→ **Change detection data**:
# # # # #

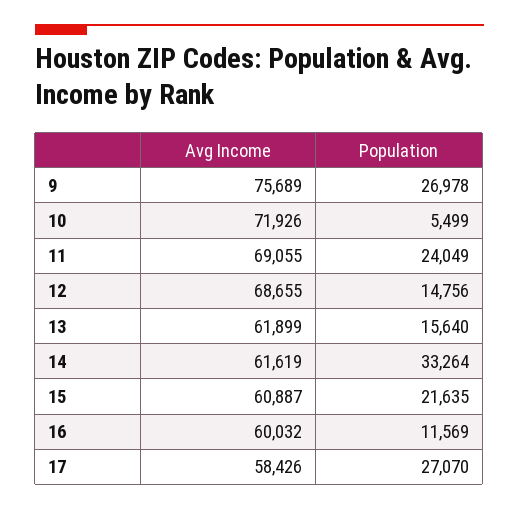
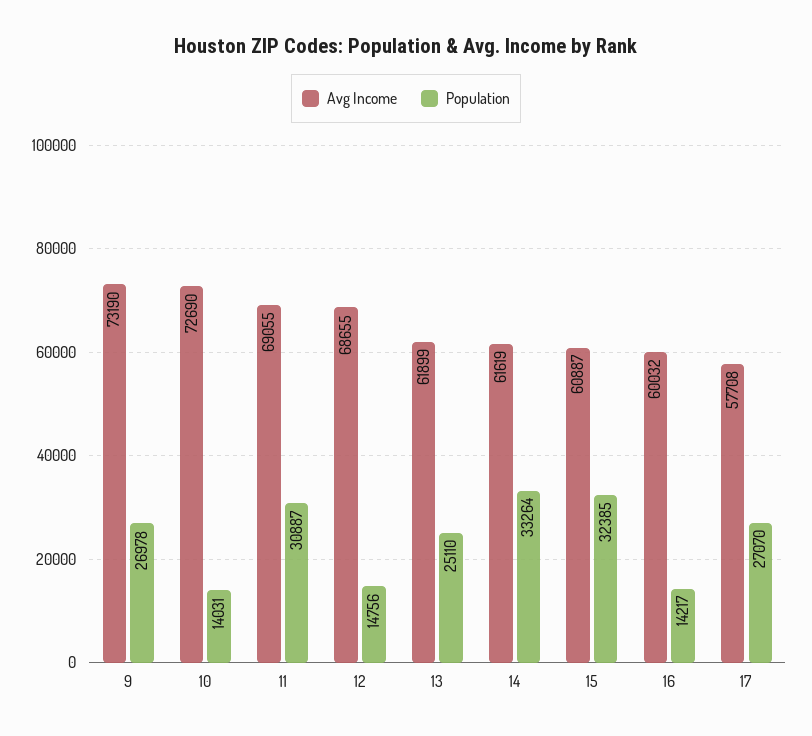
  {
    "Avg Income": {
-     "9": 75689,
+     "9": 73190,
-     "10": 71926,
+     "10": 72690,
      "11": 69055,
      "12": 68655,
      "13": 61899,
      "14": 61619,
      "15": 60887,
      "16": 60032,
-     "17": 58426
+     "17": 57708
    },
    "Population": {
      "9": 26978,
-     "10": 5499,
+     "10": 14031,
-     "11": 24049,
+     "11": 30887,
      "12": 14756,
-     "13": 15640,
+     "13": 25110,
      "14": 33264,
-     "15": 21635,
+     "15": 32385,
-     "16": 11569,
+     "16": 14217,
      "17": 27070
    }
  }

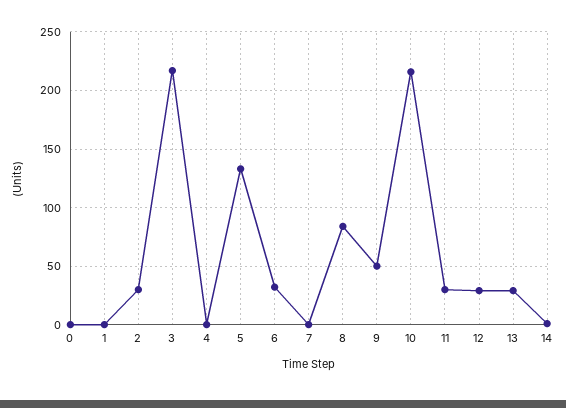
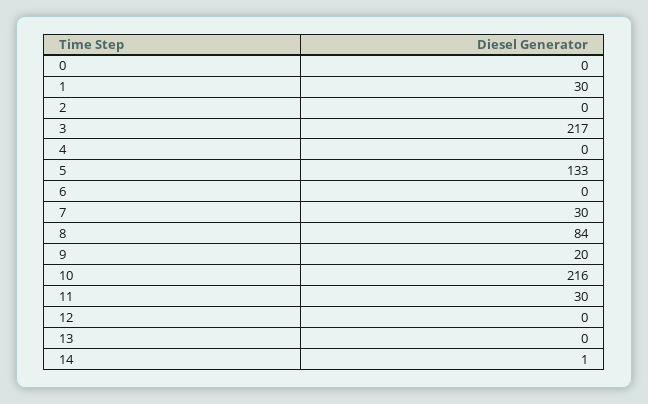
  {
    "0": 0,
-   "1": 0,
+   "1": 30,
-   "2": 30,
+   "2": 0,
    "3": 217,
    "4": 0,
    "5": 133,
-   "6": 30,
+   "6": 0,
-   "7": 0,
+   "7": 30,
    "8": 84,
-   "9": 50,
+   "9": 20,
    "10": 216,
    "11": 30,
-   "12": 30,
+   "12": 0,
-   "13": 30,
+   "13": 0,
    "14": 1
  }

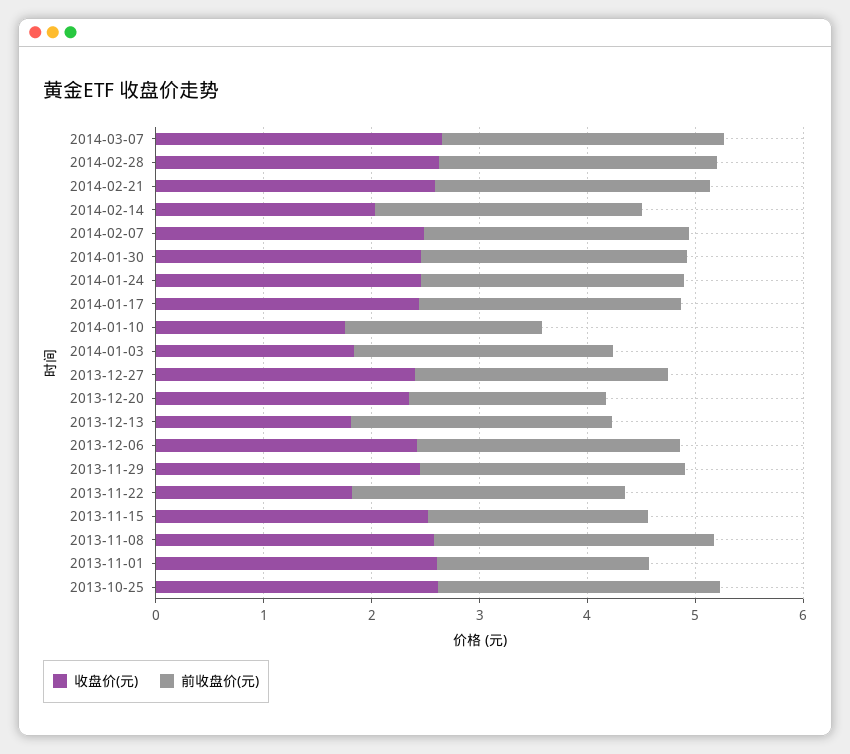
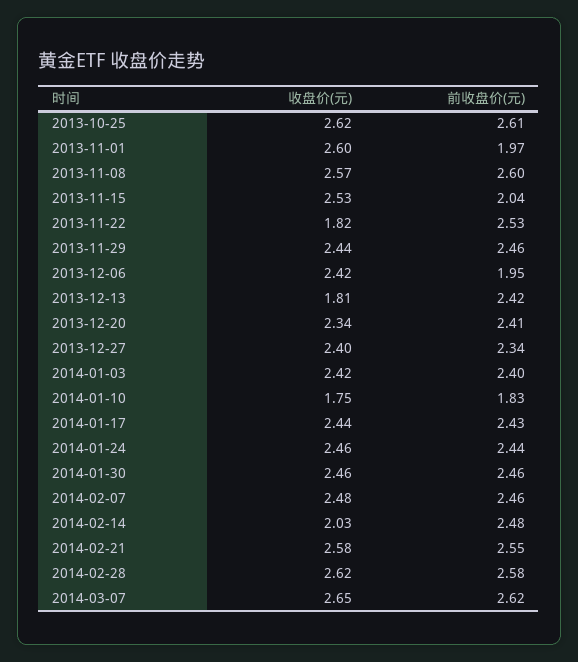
  {
    "收盘价(元)": {
      "2014-03-07": 2.65,
      "2014-02-28": 2.62,
      "2014-02-21": 2.58,
      "2014-02-14": 2.03,
      "2014-02-07": 2.48,
      "2014-01-30": 2.46,
      "2014-01-24": 2.46,
      "2014-01-17": 2.44,
      "2014-01-10": 1.75,
-     "2014-01-03": 1.8,
+     "2014-01-03": 2.42,
      "2013-12-27": 2.4,
      "2013-12-20": 2.34,
      "2013-12-13": 1.81,
      "2013-12-06": 2.42,
      "2013-11-29": 2.44,
      "2013-11-22": 1.82,
      "2013-11-15": 2.53,
      "2013-11-08": 2.57,
      "2013-11-01": 2.6,
      "2013-10-25": 2.62
    },
    "前收盘价(元)": {
      "2014-03-07": 2.62,
      "2014-02-28": 2.58,
      "2014-02-21": 2.55,
      "2014-02-14": 2.48,
      "2014-02-07": 2.46,
      "2014-01-30": 2.46,
      "2014-01-24": 2.44,
      "2014-01-17": 2.43,
      "2014-01-10": 1.83,
      "2014-01-03": 2.4,
      "2013-12-27": 2.34,
-     "2013-12-20": 1.8,
+     "2013-12-20": 2.41,
      "2013-12-13": 2.42,
-     "2013-12-06": 2.4,
+     "2013-12-06": 1.95,
      "2013-11-29": 2.46,
      "2013-11-22": 2.53,
      "2013-11-15": 2.04,
      "2013-11-08": 2.6,
      "2013-11-01": 1.97,
      "2013-10-25": 2.61
    }
  }

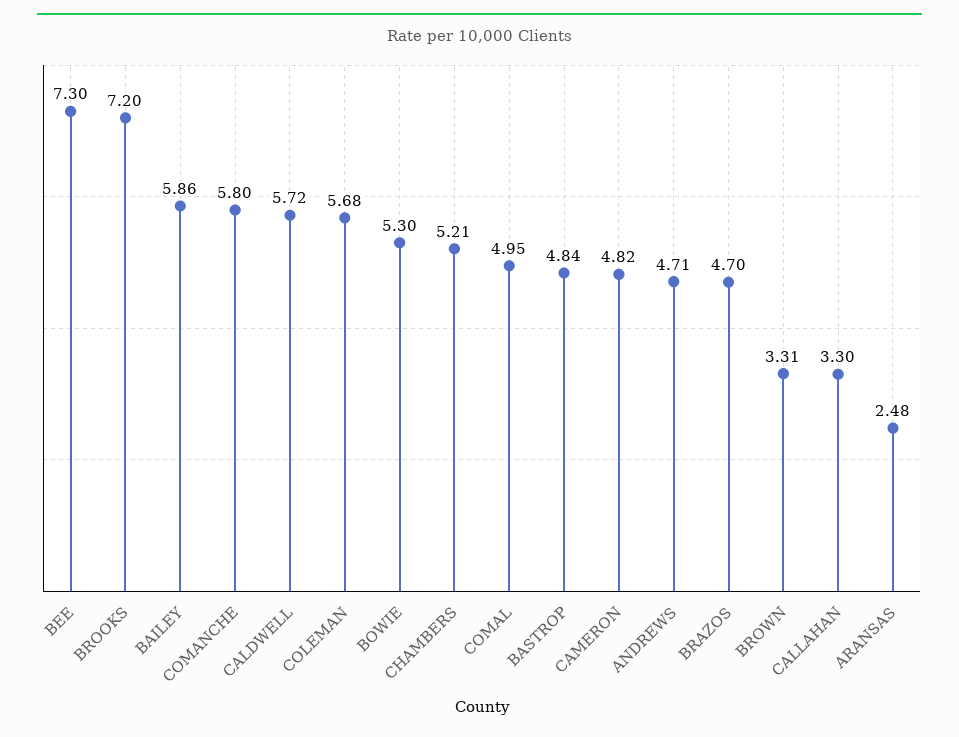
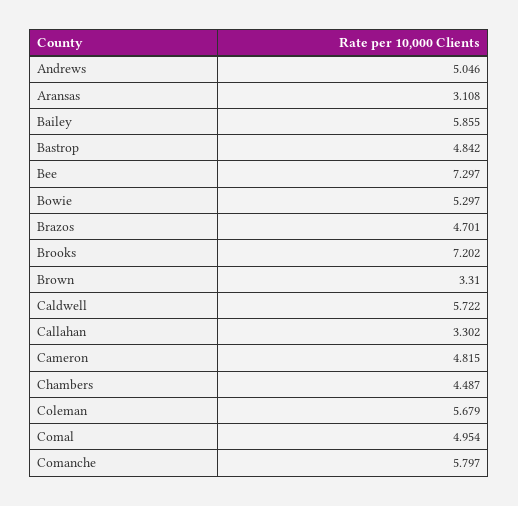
  {
    "BEE": 7.297,
    "BROOKS": 7.202,
    "BAILEY": 5.855,
    "COMANCHE": 5.797,
    "CALDWELL": 5.722,
    "COLEMAN": 5.679,
    "BOWIE": 5.297,
-   "CHAMBERS": 5.21,
+   "CHAMBERS": 4.487,
    "COMAL": 4.954,
    "BASTROP": 4.842,
    "CAMERON": 4.815,
-   "ANDREWS": 4.71,
+   "ANDREWS": 5.046,
    "BRAZOS": 4.701,
    "BROWN": 3.31,
    "CALLAHAN": 3.302,
-   "ARANSAS": 2.48
+   "ARANSAS": 3.108
  }

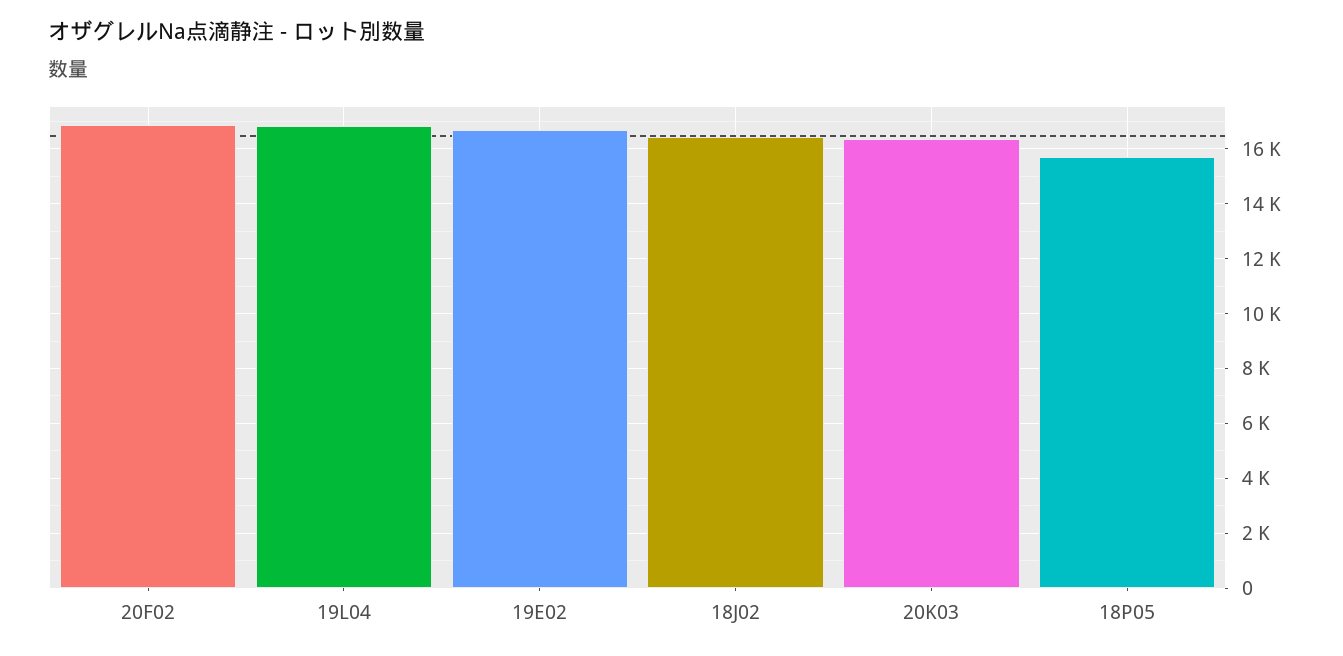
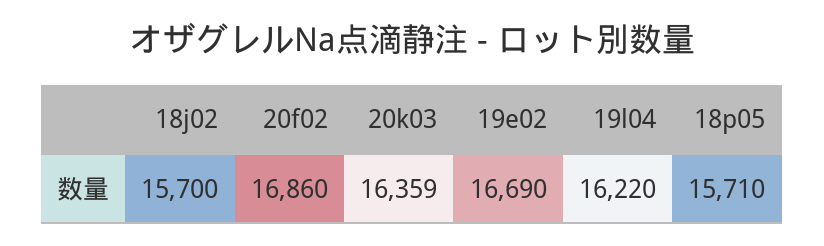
  {
    "20F02": 16860,
-   "19L04": 16750,
+   "19L04": 16220,
    "19E02": 16690,
-   "18J02": 16500,
+   "18J02": 15700,
    "20K03": 16359,
    "18P05": 15710
  }

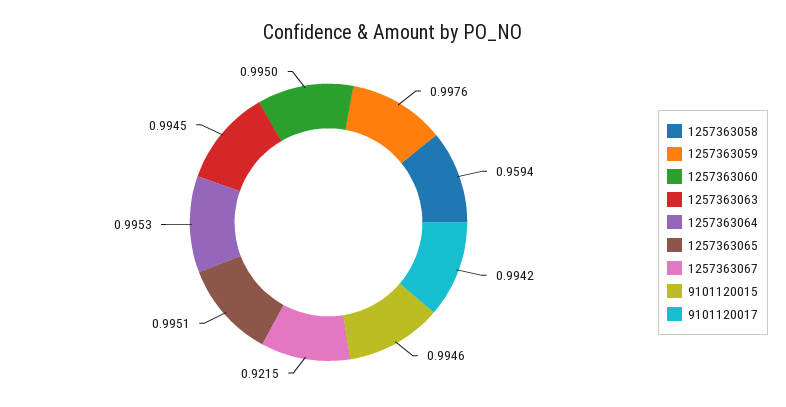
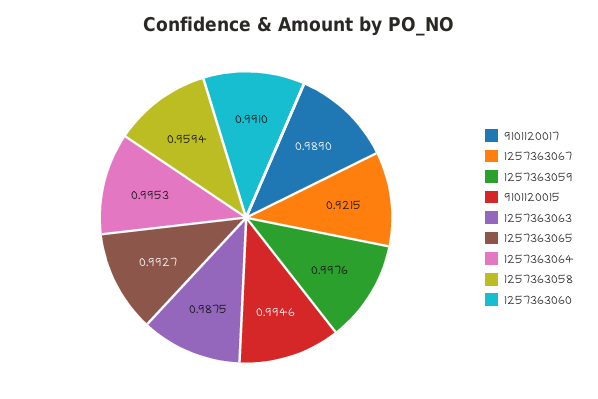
  {
    "1257363058": 0.9594,
    "1257363059": 0.9976,
-   "1257363060": 0.995,
+   "1257363060": 0.991,
-   "1257363063": 0.9945,
+   "1257363063": 0.9875,
    "1257363064": 0.9953,
-   "1257363065": 0.9951,
+   "1257363065": 0.9927,
    "1257363067": 0.9215,
    "9101120015": 0.9946,
-   "9101120017": 0.9942
+   "9101120017": 0.989
  }

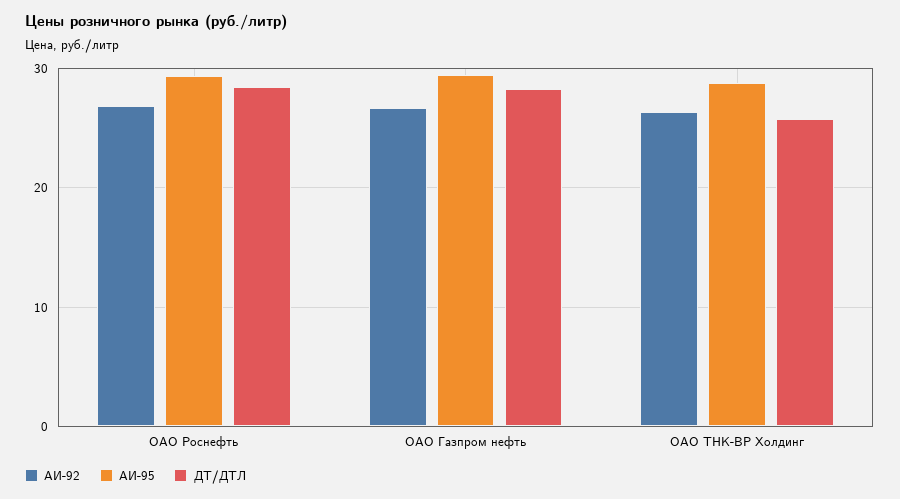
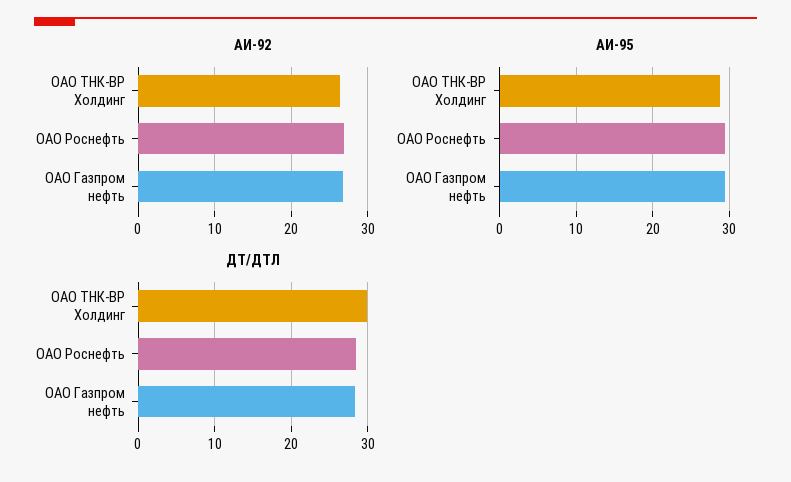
  {
    "АИ-92": {
      "ОАО Роснефть": 27,
      "ОАО Газпром нефть": 27,
      "ОАО ТНК-ВР Холдинг": 26
    },
    "АИ-95": {
      "ОАО Роснефть": 29,
      "ОАО Газпром нефть": 29,
      "ОАО ТНК-ВР Холдинг": 29
    },
    "ДТ/ДТЛ": {
      "ОАО Роснефть": 29,
      "ОАО Газпром нефть": 28,
-     "ОАО ТНК-ВР Холдинг": 26
+     "ОАО ТНК-ВР Холдинг": 30
    }
  }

# # # # #

→ **YOUR INSTRUCTIONS**: In the copy, keep every line of the data above exactly and drop each picture.

→ **REPLY**:
  {
    "Avg Income": {
-     "9": 75689,
+     "9": 73190,
-     "10": 71926,
+     "10": 72690,
      "11": 69055,
      "12": 68655,
      "13": 61899,
      "14": 61619,
      "15": 60887,
      "16": 60032,
-     "17": 58426
+     "17": 57708
    },
    "Population": {
      "9": 26978,
-     "10": 5499,
+     "10": 14031,
-     "11": 24049,
+     "11": 30887,
      "12": 14756,
-     "13": 15640,
+     "13": 25110,
      "14": 33264,
-     "15": 21635,
+     "15": 32385,
-     "16": 11569,
+     "16": 14217,
      "17": 27070
    }
  }

  {
    "0": 0,
-   "1": 0,
+   "1": 30,
-   "2": 30,
+   "2": 0,
    "3": 217,
    "4": 0,
    "5": 133,
-   "6": 30,
+   "6": 0,
-   "7": 0,
+   "7": 30,
    "8": 84,
-   "9": 50,
+   "9": 20,
    "10": 216,
    "11": 30,
-   "12": 30,
+   "12": 0,
-   "13": 30,
+   "13": 0,
    "14": 1
  }

  {
    "收盘价(元)": {
      "2014-03-07": 2.65,
      "2014-02-28": 2.62,
      "2014-02-21": 2.58,
      "2014-02-14": 2.03,
      "2014-02-07": 2.48,
      "2014-01-30": 2.46,
      "2014-01-24": 2.46,
      "2014-01-17": 2.44,
      "2014-01-10": 1.75,
-     "2014-01-03": 1.8,
+     "2014-01-03": 2.42,
      "2013-12-27": 2.4,
      "2013-12-20": 2.34,
      "2013-12-13": 1.81,
      "2013-12-06": 2.42,
      "2013-11-29": 2.44,
      "2013-11-22": 1.82,
      "2013-11-15": 2.53,
      "2013-11-08": 2.57,
      "2013-11-01": 2.6,
      "2013-10-25": 2.62
    },
    "前收盘价(元)": {
      "2014-03-07": 2.62,
      "2014-02-28": 2.58,
      "2014-02-21": 2.55,
      "2014-02-14": 2.48,
      "2014-02-07": 2.46,
      "2014-01-30": 2.46,
      "2014-01-24": 2.44,
      "2014-01-17": 2.43,
      "2014-01-10": 1.83,
      "2014-01-03": 2.4,
      "2013-12-27": 2.34,
-     "2013-12-20": 1.8,
+     "2013-12-20": 2.41,
      "2013-12-13": 2.42,
-     "2013-12-06": 2.4,
+     "2013-12-06": 1.95,
      "2013-11-29": 2.46,
      "2013-11-22": 2.53,
      "2013-11-15": 2.04,
      "2013-11-08": 2.6,
      "2013-11-01": 1.97,
      "2013-10-25": 2.61
    }
  }

  {
    "BEE": 7.297,
    "BROOKS": 7.202,
    "BAILEY": 5.855,
    "COMANCHE": 5.797,
    "CALDWELL": 5.722,
    "COLEMAN": 5.679,
    "BOWIE": 5.297,
-   "CHAMBERS": 5.21,
+   "CHAMBERS": 4.487,
    "COMAL": 4.954,
    "BASTROP": 4.842,
    "CAMERON": 4.815,
-   "ANDREWS": 4.71,
+   "ANDREWS": 5.046,
    "BRAZOS": 4.701,
    "BROWN": 3.31,
    "CALLAHAN": 3.302,
-   "ARANSAS": 2.48
+   "ARANSAS": 3.108
  }

  {
    "20F02": 16860,
-   "19L04": 16750,
+   "19L04": 16220,
    "19E02": 16690,
-   "18J02": 16500,
+   "18J02": 15700,
    "20K03": 16359,
    "18P05": 15710
  }

  {
    "1257363058": 0.9594,
    "1257363059": 0.9976,
-   "1257363060": 0.995,
+   "1257363060": 0.991,
-   "1257363063": 0.9945,
+   "1257363063": 0.9875,
    "1257363064": 0.9953,
-   "1257363065": 0.9951,
+   "1257363065": 0.9927,
    "1257363067": 0.9215,
    "9101120015": 0.9946,
-   "9101120017": 0.9942
+   "9101120017": 0.989
  }

  {
    "АИ-92": {
      "ОАО Роснефть": 27,
      "ОАО Газпром нефть": 27,
      "ОАО ТНК-ВР Холдинг": 26
    },
    "АИ-95": {
      "ОАО Роснефть": 29,
      "ОАО Газпром нефть": 29,
      "ОАО ТНК-ВР Холдинг": 29
    },
    "ДТ/ДТЛ": {
      "ОАО Роснефть": 29,
      "ОАО Газпром нефть": 28,
-     "ОАО ТНК-ВР Холдинг": 26
+     "ОАО ТНК-ВР Холдинг": 30
    }
  }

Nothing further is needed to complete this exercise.